LENS

Expanding Nursing's Front-Line Roles

Stepping up to take on more responsibilities


When Rebecca Lang and Alycia Conway each led a weekly "huddle" of health care workers last fall at the Louis Stokes Cleveland VA Medical Center, it was fairly routine for the two students as they finished their Master of Science in Nursing degrees.

"We went through nursing concerns, physician concerns and checked in with mental-health providers and other social services about our patient," said Conway, RN (NUR '16, '19), who, along with Lang, RN (NUR '14, '19), graduated in January from the Frances Payne Bolton School of Nursing at Case Western Reserve.

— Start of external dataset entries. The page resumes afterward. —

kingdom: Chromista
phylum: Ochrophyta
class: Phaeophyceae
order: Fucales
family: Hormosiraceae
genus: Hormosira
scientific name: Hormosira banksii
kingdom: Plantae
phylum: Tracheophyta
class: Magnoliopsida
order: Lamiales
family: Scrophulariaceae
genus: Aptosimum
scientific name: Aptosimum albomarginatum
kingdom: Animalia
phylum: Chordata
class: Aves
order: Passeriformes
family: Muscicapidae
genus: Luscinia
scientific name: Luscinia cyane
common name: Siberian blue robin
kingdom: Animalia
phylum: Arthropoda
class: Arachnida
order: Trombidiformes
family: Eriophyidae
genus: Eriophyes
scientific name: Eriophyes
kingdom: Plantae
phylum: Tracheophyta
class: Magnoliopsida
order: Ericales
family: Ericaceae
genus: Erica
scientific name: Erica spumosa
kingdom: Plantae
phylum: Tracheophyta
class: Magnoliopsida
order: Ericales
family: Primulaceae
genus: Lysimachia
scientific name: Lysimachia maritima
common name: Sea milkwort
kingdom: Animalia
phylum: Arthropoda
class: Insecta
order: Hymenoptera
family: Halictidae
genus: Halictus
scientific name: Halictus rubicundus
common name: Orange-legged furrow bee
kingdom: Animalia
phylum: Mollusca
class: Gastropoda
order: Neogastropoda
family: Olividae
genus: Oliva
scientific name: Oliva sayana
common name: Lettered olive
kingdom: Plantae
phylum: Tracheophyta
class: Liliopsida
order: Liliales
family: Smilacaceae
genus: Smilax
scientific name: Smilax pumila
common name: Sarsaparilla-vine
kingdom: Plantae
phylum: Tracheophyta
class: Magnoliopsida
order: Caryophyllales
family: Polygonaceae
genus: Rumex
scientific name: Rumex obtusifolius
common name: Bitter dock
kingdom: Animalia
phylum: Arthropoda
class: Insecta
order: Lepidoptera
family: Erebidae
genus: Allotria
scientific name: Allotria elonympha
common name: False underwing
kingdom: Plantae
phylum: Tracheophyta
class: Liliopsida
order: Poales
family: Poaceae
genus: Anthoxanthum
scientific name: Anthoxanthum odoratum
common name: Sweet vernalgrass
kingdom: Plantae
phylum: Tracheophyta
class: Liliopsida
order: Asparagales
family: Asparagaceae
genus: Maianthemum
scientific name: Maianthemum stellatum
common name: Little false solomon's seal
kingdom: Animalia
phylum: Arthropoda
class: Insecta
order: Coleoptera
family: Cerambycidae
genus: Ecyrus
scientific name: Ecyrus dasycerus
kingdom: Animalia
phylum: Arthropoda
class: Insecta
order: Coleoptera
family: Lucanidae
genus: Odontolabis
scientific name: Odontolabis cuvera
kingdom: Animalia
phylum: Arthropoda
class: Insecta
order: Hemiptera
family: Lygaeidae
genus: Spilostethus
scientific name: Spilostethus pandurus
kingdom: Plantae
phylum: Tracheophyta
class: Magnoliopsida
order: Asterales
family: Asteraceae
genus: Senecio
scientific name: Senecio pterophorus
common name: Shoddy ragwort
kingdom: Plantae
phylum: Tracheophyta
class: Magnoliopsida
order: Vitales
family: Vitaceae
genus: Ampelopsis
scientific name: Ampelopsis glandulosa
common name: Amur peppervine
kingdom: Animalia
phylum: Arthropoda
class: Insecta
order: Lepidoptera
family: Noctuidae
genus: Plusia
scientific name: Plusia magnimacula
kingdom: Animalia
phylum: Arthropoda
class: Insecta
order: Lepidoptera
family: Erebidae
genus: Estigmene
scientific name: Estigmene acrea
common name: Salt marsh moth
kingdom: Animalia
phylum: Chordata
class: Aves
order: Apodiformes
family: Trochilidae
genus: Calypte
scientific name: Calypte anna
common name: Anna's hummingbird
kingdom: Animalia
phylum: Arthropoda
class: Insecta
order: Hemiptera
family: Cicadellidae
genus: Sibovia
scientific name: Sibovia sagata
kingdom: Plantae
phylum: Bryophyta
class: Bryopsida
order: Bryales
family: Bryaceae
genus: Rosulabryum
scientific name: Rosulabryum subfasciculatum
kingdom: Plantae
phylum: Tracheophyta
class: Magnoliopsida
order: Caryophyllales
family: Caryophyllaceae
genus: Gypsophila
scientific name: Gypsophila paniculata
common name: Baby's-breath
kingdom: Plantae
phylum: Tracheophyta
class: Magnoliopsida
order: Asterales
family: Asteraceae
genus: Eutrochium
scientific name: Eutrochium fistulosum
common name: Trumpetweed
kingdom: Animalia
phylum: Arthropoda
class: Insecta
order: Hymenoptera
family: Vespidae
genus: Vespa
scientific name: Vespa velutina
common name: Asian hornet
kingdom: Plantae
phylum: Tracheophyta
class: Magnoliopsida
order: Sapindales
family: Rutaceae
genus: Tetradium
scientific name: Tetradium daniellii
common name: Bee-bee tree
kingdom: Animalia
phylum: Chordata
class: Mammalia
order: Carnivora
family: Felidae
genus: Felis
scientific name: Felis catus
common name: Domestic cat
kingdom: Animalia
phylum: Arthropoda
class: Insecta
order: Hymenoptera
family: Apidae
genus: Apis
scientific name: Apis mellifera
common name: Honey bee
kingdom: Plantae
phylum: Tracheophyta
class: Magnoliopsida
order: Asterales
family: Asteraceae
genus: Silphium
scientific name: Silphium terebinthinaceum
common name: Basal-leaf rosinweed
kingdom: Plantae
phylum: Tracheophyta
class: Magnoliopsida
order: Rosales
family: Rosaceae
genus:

Both said the huddle—part of a collaboration between the nursing school and the Cleveland VA—was standard in a modern interprofessional team approach.

But that practice also reflects a fundamental shift in American health care that's visible not just in the team approach but also in nurses taking on more responsibilities and patients receiving more care in outpatient clinics.

Now, with a four-year, $2.2 million U.S. Health Resources & Services Administration grant, the two institutions will train students and working nurses to lead more outpatient care.

Nurses and nurse practitioners are "being asked to step up and do more to address the chronic disease management of patients," said Mary Dolansky, PhD, RN (GRS '01, nursing), an associate professor at the nursing school and director of the QSEN (Quality Safety Education for Nurses) Institute, a national organization based at the school.

This fall, more than 400 undergraduate students will learn about this new approach, and several will work at the VA.